YOUR INSTRUCTIONS: Give again, word for word, every line in the entries below from the line with "left hip: (379, 486)" up to and including the line with "right ear: (416, 245)", and no other line.

[Recorded data]
↓

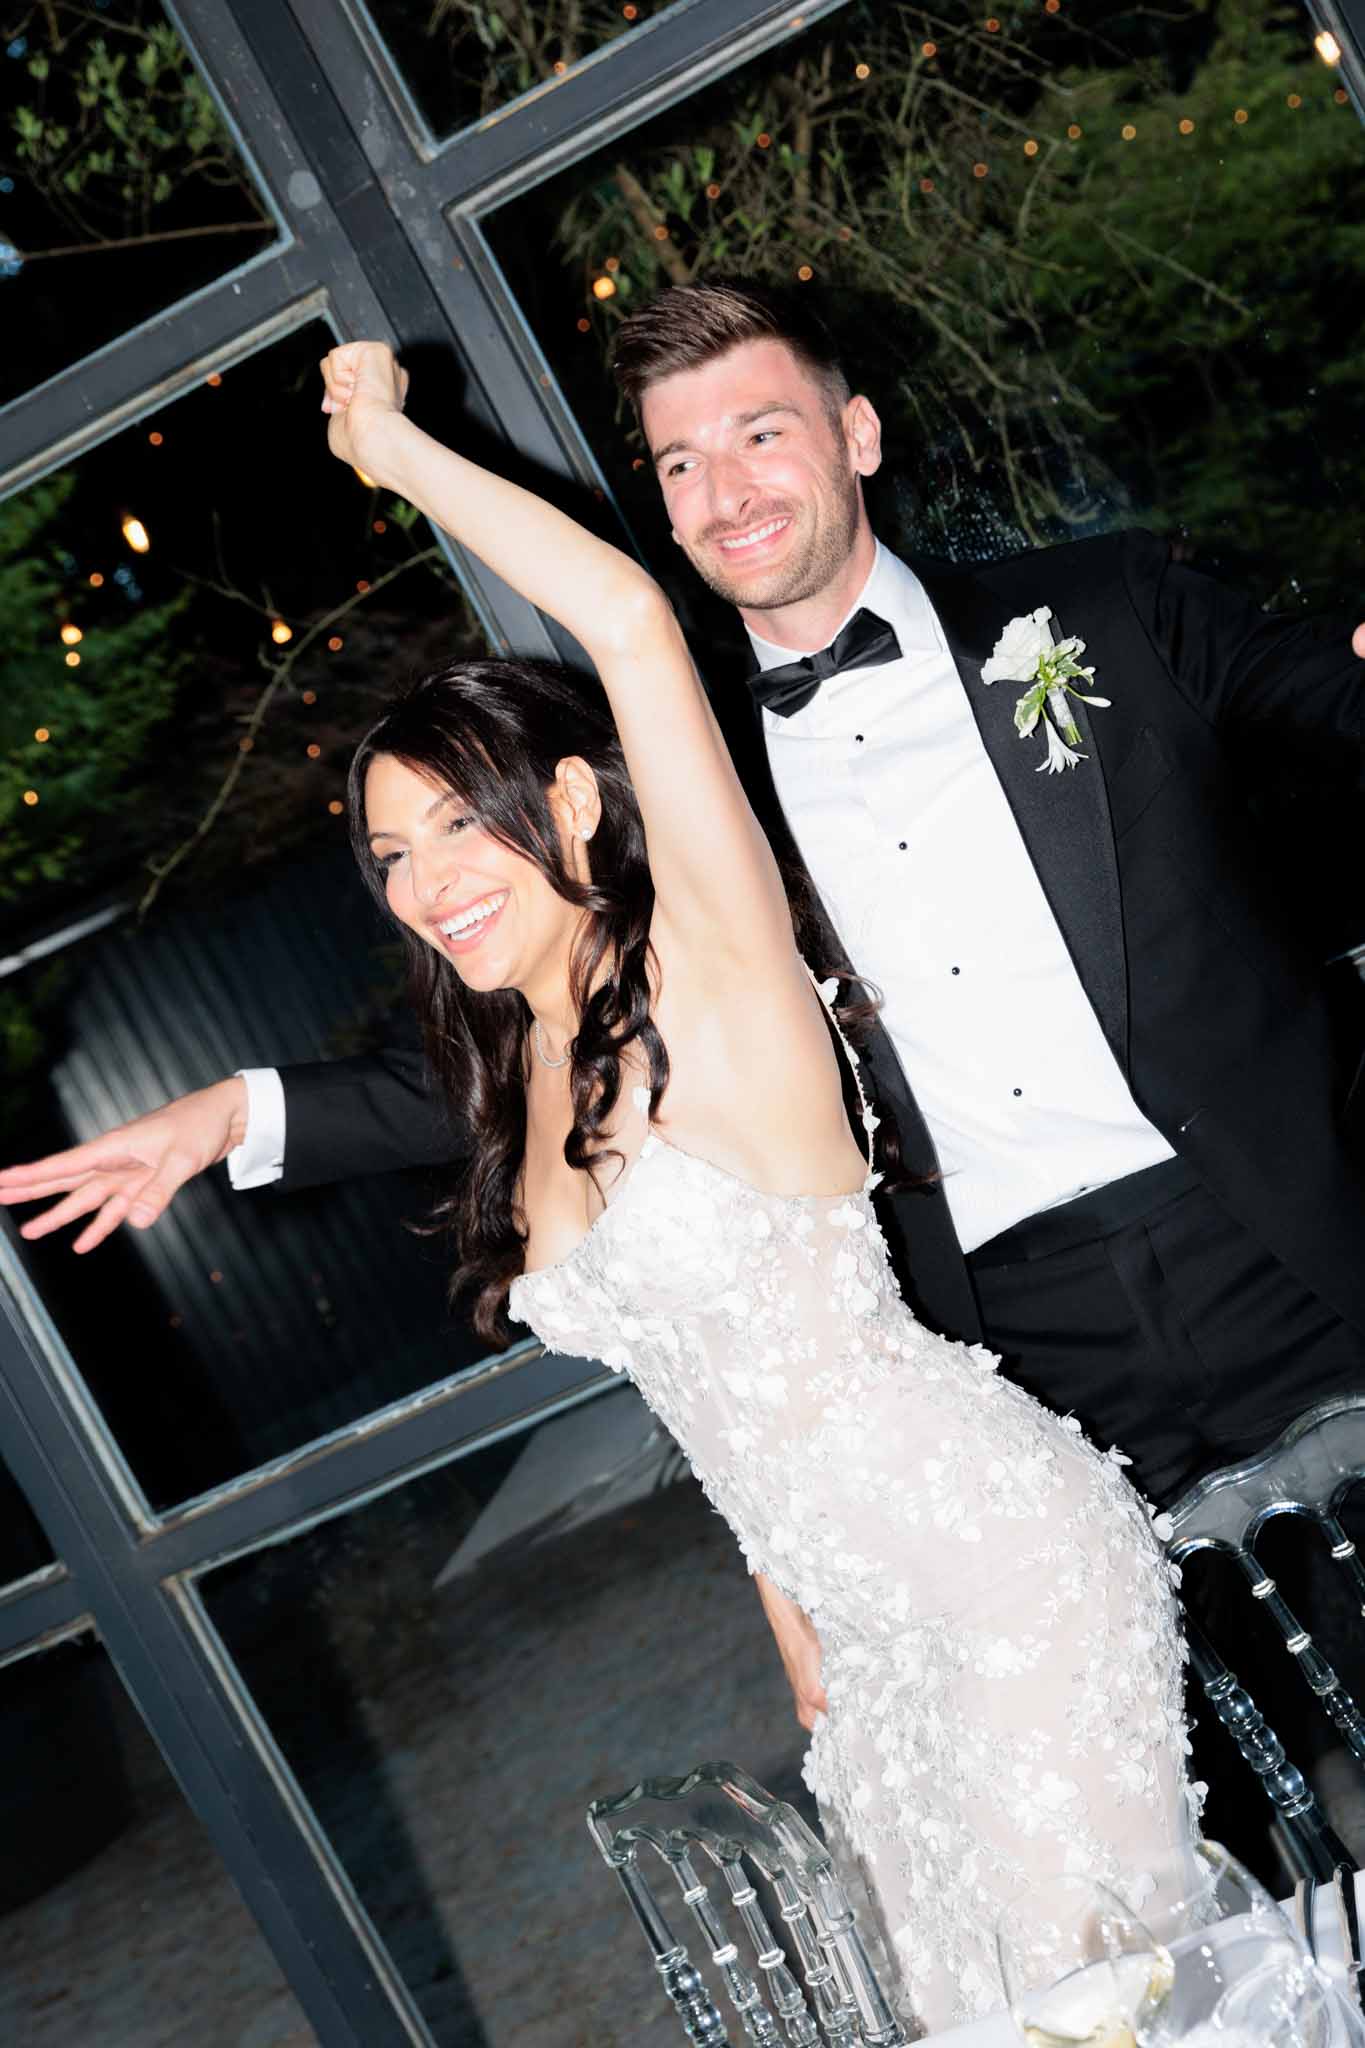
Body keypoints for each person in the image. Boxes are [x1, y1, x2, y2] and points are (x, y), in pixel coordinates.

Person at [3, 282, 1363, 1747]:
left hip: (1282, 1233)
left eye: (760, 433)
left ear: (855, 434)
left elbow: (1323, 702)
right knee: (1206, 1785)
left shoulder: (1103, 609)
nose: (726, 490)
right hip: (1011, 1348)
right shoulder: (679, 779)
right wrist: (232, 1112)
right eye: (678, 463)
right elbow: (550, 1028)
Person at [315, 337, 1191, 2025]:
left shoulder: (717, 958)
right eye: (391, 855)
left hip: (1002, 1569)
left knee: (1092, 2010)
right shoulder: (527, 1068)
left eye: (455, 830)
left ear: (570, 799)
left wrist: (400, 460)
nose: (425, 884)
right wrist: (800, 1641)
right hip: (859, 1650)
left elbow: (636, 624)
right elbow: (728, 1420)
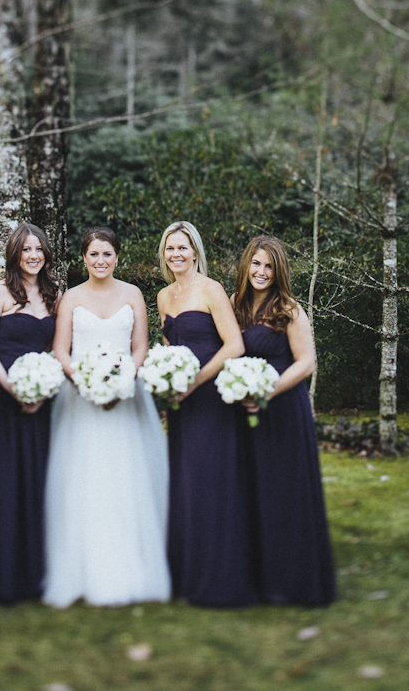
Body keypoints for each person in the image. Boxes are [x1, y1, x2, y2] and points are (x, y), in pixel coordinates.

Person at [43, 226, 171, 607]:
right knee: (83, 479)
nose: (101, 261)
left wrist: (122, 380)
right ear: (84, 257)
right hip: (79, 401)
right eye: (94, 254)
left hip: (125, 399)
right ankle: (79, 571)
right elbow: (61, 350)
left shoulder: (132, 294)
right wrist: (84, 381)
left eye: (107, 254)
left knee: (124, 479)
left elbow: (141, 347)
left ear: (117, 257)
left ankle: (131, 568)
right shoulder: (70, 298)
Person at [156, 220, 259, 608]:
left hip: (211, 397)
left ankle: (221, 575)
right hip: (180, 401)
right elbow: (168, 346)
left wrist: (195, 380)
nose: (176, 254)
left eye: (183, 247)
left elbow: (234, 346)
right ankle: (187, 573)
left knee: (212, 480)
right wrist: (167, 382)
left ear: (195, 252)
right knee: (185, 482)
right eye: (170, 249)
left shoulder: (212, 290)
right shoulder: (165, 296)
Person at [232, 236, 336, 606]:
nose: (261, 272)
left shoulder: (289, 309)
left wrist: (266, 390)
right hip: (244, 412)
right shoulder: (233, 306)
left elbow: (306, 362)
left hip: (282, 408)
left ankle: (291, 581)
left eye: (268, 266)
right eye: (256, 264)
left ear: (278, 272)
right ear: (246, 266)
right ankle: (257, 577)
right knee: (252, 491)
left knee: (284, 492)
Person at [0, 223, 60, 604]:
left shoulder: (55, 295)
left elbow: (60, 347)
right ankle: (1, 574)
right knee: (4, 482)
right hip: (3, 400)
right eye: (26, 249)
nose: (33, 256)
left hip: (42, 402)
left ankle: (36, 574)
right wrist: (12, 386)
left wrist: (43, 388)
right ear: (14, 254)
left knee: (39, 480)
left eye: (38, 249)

↑
↓

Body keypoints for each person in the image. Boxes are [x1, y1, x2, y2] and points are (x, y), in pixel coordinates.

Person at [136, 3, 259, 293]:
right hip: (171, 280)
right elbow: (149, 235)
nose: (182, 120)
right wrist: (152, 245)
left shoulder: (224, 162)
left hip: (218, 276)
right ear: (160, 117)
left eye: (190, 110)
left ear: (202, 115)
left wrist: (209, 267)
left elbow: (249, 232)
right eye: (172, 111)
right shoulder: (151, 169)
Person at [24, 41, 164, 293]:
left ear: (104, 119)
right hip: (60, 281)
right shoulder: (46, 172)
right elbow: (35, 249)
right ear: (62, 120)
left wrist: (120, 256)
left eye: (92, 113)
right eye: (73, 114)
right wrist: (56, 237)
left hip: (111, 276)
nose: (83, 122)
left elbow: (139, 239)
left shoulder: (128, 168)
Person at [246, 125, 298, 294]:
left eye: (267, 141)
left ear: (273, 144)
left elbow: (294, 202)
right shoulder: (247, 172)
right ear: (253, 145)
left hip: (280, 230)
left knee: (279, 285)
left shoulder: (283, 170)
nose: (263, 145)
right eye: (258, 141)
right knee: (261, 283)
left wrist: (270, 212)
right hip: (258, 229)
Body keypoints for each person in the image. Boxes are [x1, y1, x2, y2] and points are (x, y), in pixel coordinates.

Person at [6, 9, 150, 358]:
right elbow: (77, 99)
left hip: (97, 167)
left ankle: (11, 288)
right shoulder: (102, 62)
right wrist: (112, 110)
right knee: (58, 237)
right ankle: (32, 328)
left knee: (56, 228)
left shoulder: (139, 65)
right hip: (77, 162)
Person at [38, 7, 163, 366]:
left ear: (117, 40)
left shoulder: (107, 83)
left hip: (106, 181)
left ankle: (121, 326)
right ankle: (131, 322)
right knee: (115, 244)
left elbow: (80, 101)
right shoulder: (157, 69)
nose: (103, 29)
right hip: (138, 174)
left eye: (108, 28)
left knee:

↑
↓

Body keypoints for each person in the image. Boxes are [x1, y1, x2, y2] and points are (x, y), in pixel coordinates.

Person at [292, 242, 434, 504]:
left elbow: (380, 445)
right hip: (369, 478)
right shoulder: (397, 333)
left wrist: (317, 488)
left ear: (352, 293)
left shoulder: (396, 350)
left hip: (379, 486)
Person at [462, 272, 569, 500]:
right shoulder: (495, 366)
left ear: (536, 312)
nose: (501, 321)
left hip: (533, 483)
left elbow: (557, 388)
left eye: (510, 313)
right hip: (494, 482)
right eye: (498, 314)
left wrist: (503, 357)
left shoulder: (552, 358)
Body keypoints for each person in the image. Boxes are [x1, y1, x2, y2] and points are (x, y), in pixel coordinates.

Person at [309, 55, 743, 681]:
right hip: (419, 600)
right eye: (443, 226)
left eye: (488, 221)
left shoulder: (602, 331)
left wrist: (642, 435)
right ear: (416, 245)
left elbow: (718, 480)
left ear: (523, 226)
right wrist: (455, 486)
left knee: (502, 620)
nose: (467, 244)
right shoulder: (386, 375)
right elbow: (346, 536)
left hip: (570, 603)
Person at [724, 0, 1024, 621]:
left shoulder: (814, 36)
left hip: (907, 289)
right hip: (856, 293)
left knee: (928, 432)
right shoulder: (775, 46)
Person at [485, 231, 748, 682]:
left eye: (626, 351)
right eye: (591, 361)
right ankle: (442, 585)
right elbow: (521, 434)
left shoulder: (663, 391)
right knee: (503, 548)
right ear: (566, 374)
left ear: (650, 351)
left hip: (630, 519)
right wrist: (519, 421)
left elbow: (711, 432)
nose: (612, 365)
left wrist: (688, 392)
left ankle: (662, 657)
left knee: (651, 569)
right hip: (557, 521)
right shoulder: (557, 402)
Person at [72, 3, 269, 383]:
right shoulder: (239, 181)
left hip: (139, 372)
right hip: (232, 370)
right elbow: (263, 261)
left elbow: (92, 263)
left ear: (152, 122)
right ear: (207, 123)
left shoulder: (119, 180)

↑

WRITTEN ANSWER:
left hip: (379, 486)
Person at [462, 272, 569, 500]:
right shoulder: (495, 366)
left ear: (536, 312)
nose: (501, 321)
left hip: (533, 483)
left elbow: (557, 388)
left eye: (510, 313)
right hip: (494, 482)
right eye: (498, 314)
left wrist: (503, 357)
left shoulder: (552, 358)
Body keypoints for each person in the image. Boxes are [x1, y1, x2, y2] and points are (x, y), in pixel coordinates.

Person at [309, 55, 743, 681]:
right hip: (419, 600)
right eye: (443, 226)
left eye: (488, 221)
left shoulder: (602, 331)
left wrist: (642, 435)
right ear: (416, 245)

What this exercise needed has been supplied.